In the second part, we employ a transformer block that calculates self-attention across channels instead of the spatial dimension to achieve optimal complexity for high-resolution images. Taking the transformer as our baseline network, we introduce external memory to form an external memory-augmented network for low-light image enhancement. Benefiting from the learned memory, the network can "remember" more complex distributions of reference images in the entire dataset, facilitating the adjustment of testing samples more adaptively. It is worth mentioning that the proposed external memory is a plug-and-play mechanism that can be integrated with any existing method to further improve the enhancement quality. Both quantitative and qualitative results show that the proposed model effectively improves the quality of the enhanced images.

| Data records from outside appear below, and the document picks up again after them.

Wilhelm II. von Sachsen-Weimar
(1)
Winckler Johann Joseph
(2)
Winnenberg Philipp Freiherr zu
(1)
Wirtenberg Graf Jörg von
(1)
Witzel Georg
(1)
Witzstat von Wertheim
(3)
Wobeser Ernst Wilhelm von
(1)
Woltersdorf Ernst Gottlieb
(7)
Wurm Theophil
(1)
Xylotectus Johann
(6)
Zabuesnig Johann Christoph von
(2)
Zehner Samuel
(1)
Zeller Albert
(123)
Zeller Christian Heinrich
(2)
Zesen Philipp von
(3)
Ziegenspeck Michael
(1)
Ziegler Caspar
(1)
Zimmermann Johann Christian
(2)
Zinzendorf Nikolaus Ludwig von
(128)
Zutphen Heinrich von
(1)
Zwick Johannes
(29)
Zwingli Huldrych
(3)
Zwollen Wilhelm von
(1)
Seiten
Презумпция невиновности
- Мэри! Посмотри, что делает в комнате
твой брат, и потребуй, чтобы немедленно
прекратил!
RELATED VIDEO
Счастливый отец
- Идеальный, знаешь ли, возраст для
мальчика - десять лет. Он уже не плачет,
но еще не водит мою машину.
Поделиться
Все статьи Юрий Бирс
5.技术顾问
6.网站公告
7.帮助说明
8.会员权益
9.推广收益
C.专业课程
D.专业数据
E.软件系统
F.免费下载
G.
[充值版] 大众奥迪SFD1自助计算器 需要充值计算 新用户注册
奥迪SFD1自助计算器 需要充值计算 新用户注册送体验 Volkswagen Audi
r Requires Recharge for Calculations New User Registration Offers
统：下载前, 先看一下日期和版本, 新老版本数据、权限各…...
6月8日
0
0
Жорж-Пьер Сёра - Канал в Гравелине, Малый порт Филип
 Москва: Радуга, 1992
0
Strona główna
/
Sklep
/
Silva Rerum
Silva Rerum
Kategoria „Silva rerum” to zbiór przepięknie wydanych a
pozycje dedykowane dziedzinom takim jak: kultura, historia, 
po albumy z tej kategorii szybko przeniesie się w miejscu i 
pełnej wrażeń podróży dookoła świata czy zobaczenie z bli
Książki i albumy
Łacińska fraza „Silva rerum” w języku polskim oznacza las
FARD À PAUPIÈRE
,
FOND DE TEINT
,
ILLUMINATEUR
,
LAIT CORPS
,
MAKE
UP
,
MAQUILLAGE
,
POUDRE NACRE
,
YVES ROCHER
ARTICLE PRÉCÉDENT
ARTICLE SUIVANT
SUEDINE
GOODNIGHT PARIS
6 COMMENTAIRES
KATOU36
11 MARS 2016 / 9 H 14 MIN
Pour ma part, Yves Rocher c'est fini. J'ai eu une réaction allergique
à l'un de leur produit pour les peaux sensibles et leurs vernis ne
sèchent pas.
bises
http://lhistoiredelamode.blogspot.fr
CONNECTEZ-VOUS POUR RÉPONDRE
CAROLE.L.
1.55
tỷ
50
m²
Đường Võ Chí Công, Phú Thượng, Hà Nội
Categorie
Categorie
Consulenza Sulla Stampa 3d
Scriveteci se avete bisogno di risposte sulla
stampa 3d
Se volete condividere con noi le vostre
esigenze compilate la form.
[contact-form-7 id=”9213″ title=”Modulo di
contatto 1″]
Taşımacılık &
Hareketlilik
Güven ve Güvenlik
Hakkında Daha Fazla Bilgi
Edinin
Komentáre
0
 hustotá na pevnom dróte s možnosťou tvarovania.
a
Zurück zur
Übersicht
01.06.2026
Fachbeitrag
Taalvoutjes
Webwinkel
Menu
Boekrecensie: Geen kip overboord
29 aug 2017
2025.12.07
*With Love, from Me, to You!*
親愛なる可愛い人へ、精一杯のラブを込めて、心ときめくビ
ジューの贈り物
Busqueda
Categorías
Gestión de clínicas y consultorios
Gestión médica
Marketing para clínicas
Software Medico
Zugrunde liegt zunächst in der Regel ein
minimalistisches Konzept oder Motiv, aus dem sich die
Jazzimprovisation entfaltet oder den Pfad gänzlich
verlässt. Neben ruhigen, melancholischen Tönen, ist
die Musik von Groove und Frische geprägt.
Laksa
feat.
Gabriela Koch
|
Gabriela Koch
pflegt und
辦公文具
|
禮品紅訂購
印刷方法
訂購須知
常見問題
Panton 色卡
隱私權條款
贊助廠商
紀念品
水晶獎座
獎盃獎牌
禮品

In the third part, we incorporate the high-quality code bank as our prior within the transformer to guide the low-light image enhancement. Specifically, We first pre-train a VQGAN on extensive high-quality image datasets to capture the high-quality prior of the normal-light conditions. This prior is stored in a discrete codebook and its corresponding decoded feature space, forming the code bank used to guide the enhancement process. To align low-light features with undistorted normal-light code bank features effectively, we introduce a code bank-guided block within our enhancement network, which is integrated into the transformer to leverage the prior information. In comparison with the state-of-the-art methods, the quantitative and qualitative experimental results on the paired dataset and unpaired datasets with various evaluation metrics show the superiority of our method.